Saved data entries =
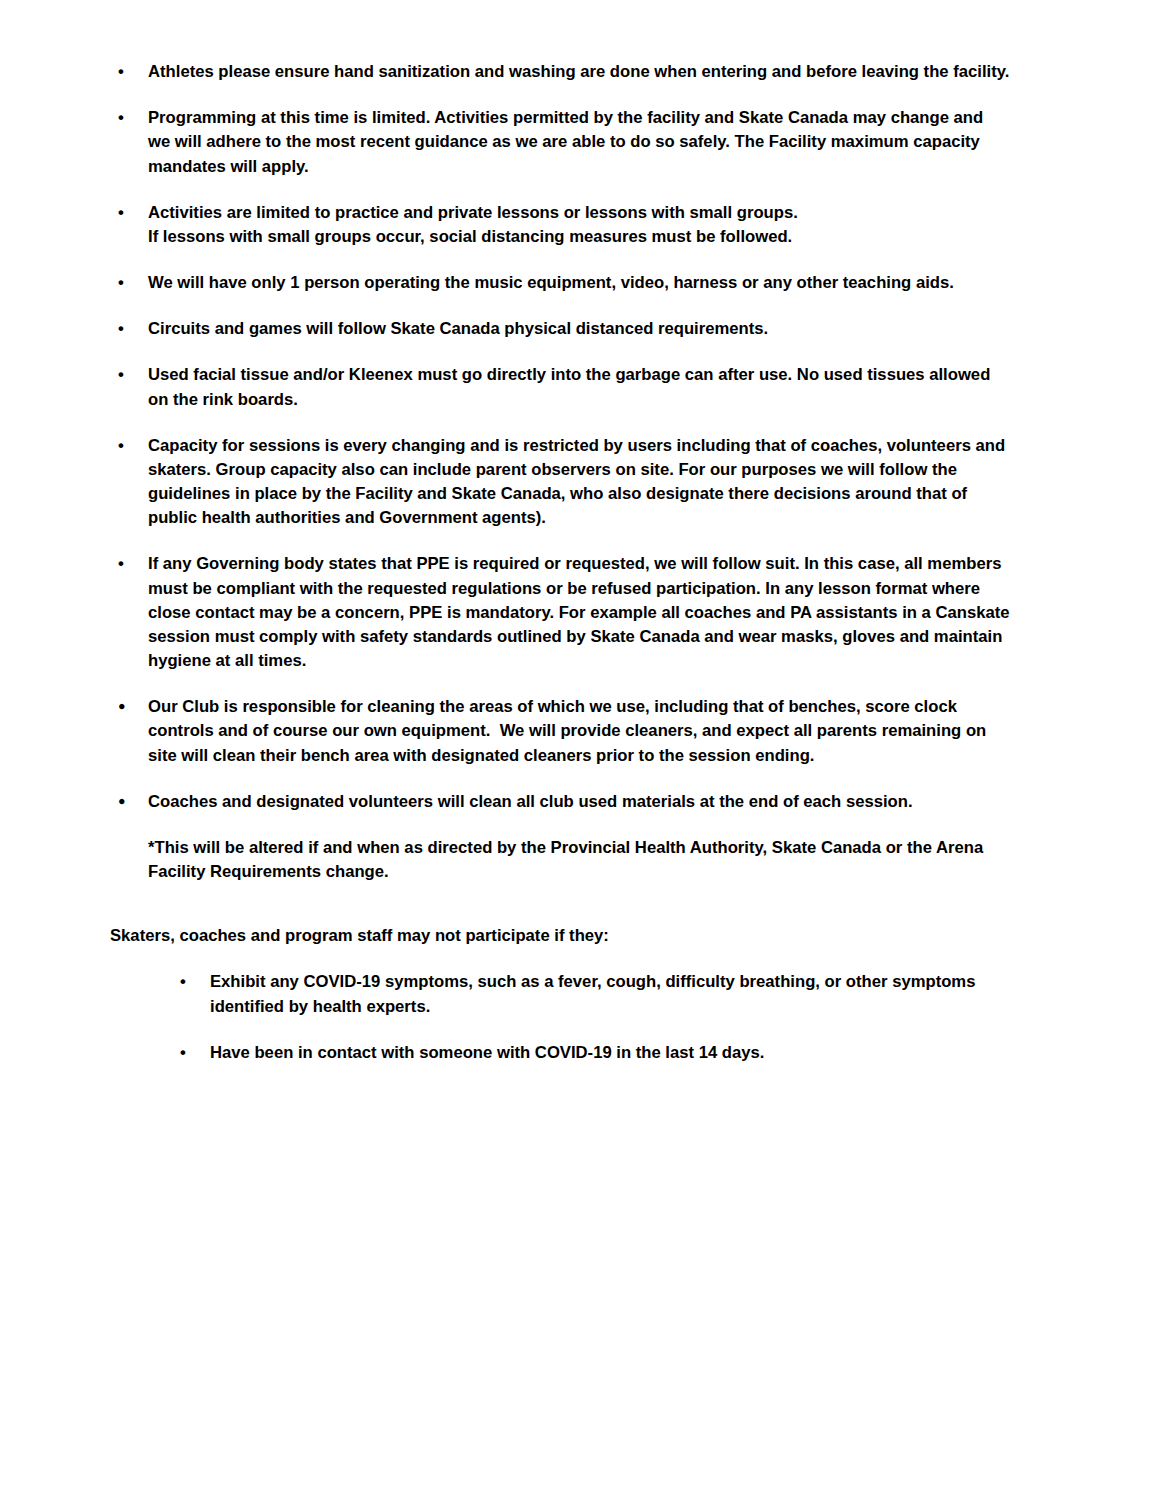Athletes please ensure hand sanitization and washing are done when entering and before leaving the facility.
Programming at this time is limited. Activities permitted by the facility and Skate Canada may change and we will adhere to the most recent guidance as we are able to do so safely. The Facility maximum capacity mandates will apply.
Activities are limited to practice and private lessons or lessons with small groups.
If lessons with small groups occur, social distancing measures must be followed.
We will have only 1 person operating the music equipment, video, harness or any other teaching aids.
Circuits and games will follow Skate Canada physical distanced requirements.
Used facial tissue and/or Kleenex must go directly into the garbage can after use. No used tissues allowed on the rink boards.
Capacity for sessions is every changing and is restricted by users including that of coaches, volunteers and skaters. Group capacity also can include parent observers on site. For our purposes we will follow the guidelines in place by the Facility and Skate Canada, who also designate there decisions around that of public health authorities and Government agents).
If any Governing body states that PPE is required or requested, we will follow suit. In this case, all members must be compliant with the requested regulations or be refused participation. In any lesson format where close contact may be a concern, PPE is mandatory. For example all coaches and PA assistants in a Canskate session must comply with safety standards outlined by Skate Canada and wear masks, gloves and maintain hygiene at all times.
Our Club is responsible for cleaning the areas of which we use, including that of benches, score clock controls and of course our own equipment. We will provide cleaners, and expect all parents remaining on site will clean their bench area with designated cleaners prior to the session ending.
Coaches and designated volunteers will clean all club used materials at the end of each session.
*This will be altered if and when as directed by the Provincial Health Authority, Skate Canada or the Arena Facility Requirements change.
Skaters, coaches and program staff may not participate if they:
Exhibit any COVID-19 symptoms, such as a fever, cough, difficulty breathing, or other symptoms identified by health experts.
Have been in contact with someone with COVID-19 in the last 14 days.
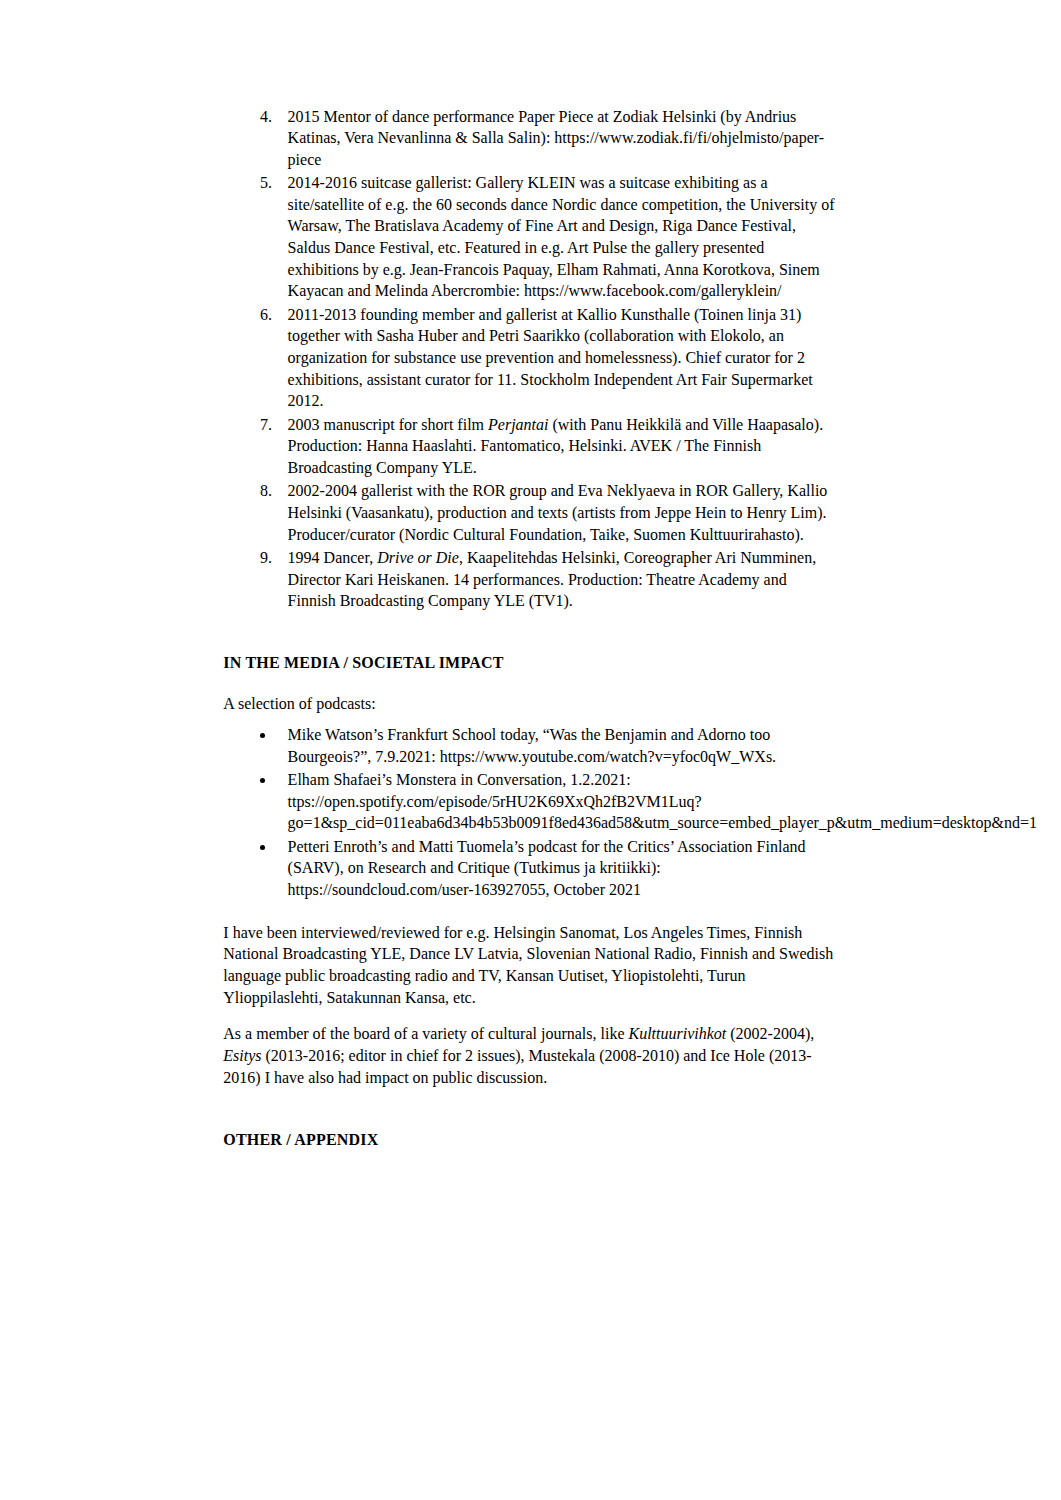2015 Mentor of dance performance Paper Piece at Zodiak Helsinki (by Andrius Katinas, Vera Nevanlinna & Salla Salin): https://www.zodiak.fi/fi/ohjelmisto/paper-piece
2014-2016 suitcase gallerist: Gallery KLEIN was a suitcase exhibiting as a site/satellite of e.g. the 60 seconds dance Nordic dance competition, the University of Warsaw, The Bratislava Academy of Fine Art and Design, Riga Dance Festival, Saldus Dance Festival, etc. Featured in e.g. Art Pulse the gallery presented exhibitions by e.g. Jean-Francois Paquay, Elham Rahmati, Anna Korotkova, Sinem Kayacan and Melinda Abercrombie: https://www.facebook.com/galleryklein/
2011-2013 founding member and gallerist at Kallio Kunsthalle (Toinen linja 31) together with Sasha Huber and Petri Saarikko (collaboration with Elokolo, an organization for substance use prevention and homelessness). Chief curator for 2 exhibitions, assistant curator for 11. Stockholm Independent Art Fair Supermarket 2012.
2003 manuscript for short film Perjantai (with Panu Heikkilä and Ville Haapasalo). Production: Hanna Haaslahti. Fantomatico, Helsinki. AVEK / The Finnish Broadcasting Company YLE.
2002-2004 gallerist with the ROR group and Eva Neklyaeva in ROR Gallery, Kallio Helsinki (Vaasankatu), production and texts (artists from Jeppe Hein to Henry Lim). Producer/curator (Nordic Cultural Foundation, Taike, Suomen Kulttuurirahasto).
1994 Dancer, Drive or Die, Kaapelitehdas Helsinki, Coreographer Ari Numminen, Director Kari Heiskanen. 14 performances. Production: Theatre Academy and Finnish Broadcasting Company YLE (TV1).
IN THE MEDIA / SOCIETAL IMPACT
A selection of podcasts:
Mike Watson’s Frankfurt School today, “Was the Benjamin and Adorno too Bourgeois?”, 7.9.2021: https://www.youtube.com/watch?v=yfoc0qW_WXs.
Elham Shafaei’s Monstera in Conversation, 1.2.2021: ttps://open.spotify.com/episode/5rHU2K69XxQh2fB2VM1Luq?go=1&sp_cid=011eaba6d34b4b53b0091f8ed436ad58&utm_source=embed_player_p&utm_medium=desktop&nd=1
Petteri Enroth’s and Matti Tuomela’s podcast for the Critics’ Association Finland (SARV), on Research and Critique (Tutkimus ja kritiikki): https://soundcloud.com/user-163927055, October 2021
I have been interviewed/reviewed for e.g. Helsingin Sanomat, Los Angeles Times, Finnish National Broadcasting YLE, Dance LV Latvia, Slovenian National Radio, Finnish and Swedish language public broadcasting radio and TV, Kansan Uutiset, Yliopistolehti, Turun Ylioppilaslehti, Satakunnan Kansa, etc.
As a member of the board of a variety of cultural journals, like Kulttuurivihkot (2002-2004), Esitys (2013-2016; editor in chief for 2 issues), Mustekala (2008-2010) and Ice Hole (2013-2016) I have also had impact on public discussion.
OTHER / APPENDIX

Exercise objective = Which of the lines above carry the string "small"? Pick them out and copy them.

Reply to the task =
Activities are limited to practice and private lessons or lessons with small groups.
If lessons with small groups occur, social distancing measures must be followed.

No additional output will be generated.